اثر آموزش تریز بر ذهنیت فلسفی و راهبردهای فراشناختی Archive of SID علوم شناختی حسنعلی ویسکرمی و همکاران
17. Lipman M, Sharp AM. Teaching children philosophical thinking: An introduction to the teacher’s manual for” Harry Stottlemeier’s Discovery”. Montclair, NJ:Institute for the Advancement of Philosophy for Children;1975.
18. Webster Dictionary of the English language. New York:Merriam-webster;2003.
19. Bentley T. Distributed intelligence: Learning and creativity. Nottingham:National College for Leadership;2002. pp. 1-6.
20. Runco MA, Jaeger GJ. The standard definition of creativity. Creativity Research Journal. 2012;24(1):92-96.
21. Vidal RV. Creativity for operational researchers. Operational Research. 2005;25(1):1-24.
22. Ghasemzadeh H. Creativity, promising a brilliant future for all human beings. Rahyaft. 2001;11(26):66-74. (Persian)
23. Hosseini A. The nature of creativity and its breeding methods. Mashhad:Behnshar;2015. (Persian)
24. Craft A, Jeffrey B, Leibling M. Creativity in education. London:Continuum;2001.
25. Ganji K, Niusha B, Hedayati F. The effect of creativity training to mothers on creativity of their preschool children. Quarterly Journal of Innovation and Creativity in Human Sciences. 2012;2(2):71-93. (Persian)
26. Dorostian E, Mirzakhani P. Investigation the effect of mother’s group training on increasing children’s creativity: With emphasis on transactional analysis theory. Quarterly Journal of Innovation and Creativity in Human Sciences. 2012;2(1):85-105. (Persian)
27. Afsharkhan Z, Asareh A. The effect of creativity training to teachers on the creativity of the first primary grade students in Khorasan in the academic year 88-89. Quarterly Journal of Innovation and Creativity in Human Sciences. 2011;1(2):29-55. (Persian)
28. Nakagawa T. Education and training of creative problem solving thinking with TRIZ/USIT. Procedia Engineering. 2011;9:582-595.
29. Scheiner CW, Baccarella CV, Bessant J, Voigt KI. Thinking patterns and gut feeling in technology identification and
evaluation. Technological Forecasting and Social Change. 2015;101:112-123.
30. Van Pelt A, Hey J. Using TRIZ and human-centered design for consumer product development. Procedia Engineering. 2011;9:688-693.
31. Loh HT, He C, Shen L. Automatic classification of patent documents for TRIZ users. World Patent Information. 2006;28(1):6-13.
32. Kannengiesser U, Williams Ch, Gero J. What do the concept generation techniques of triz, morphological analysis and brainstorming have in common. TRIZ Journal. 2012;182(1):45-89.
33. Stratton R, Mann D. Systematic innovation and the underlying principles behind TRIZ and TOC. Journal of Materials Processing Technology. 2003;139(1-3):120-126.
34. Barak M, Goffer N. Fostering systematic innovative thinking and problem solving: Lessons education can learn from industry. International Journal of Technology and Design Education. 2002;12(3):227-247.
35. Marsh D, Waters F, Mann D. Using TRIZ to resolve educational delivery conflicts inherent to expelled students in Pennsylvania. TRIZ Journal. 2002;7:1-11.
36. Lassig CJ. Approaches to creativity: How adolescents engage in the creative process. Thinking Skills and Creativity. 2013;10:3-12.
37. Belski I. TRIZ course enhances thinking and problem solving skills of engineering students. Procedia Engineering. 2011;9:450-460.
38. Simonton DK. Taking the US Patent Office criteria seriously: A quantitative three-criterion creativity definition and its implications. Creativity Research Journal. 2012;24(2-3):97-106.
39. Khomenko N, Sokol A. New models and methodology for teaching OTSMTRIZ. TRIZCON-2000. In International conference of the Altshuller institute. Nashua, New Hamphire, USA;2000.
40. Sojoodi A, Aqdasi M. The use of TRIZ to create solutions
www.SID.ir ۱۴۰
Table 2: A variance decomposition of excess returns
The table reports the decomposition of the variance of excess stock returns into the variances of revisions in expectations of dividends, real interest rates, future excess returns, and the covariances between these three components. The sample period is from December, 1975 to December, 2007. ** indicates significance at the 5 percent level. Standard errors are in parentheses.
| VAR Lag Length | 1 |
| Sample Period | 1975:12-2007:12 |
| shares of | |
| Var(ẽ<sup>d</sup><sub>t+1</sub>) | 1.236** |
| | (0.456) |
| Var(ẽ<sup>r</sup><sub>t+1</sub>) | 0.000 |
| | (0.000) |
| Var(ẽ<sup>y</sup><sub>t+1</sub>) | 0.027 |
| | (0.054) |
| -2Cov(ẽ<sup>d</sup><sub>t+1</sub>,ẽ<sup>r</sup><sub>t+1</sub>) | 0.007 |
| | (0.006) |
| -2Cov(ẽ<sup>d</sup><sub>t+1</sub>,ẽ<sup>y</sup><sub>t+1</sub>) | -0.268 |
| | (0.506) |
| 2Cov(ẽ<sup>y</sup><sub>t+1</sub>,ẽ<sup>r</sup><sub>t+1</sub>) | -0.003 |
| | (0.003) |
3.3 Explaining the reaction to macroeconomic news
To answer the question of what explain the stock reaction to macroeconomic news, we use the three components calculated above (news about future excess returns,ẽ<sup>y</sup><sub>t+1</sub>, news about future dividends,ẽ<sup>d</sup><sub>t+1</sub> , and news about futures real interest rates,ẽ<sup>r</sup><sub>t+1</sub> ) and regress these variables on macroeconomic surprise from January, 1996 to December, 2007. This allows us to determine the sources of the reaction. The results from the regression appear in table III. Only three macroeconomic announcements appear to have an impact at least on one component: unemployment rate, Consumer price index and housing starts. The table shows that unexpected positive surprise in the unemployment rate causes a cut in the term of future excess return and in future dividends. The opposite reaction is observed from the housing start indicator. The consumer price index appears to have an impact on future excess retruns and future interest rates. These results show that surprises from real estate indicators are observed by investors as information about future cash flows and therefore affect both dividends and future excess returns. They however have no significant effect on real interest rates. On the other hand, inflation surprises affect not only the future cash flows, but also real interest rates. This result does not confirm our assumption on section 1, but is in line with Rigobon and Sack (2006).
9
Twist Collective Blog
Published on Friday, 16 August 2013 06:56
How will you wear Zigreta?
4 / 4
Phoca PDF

============================================================

Exactly how many lines of the records include "Procedia"? Provide the number by itself.

**ANSWER TO THE PROBLEM:** 3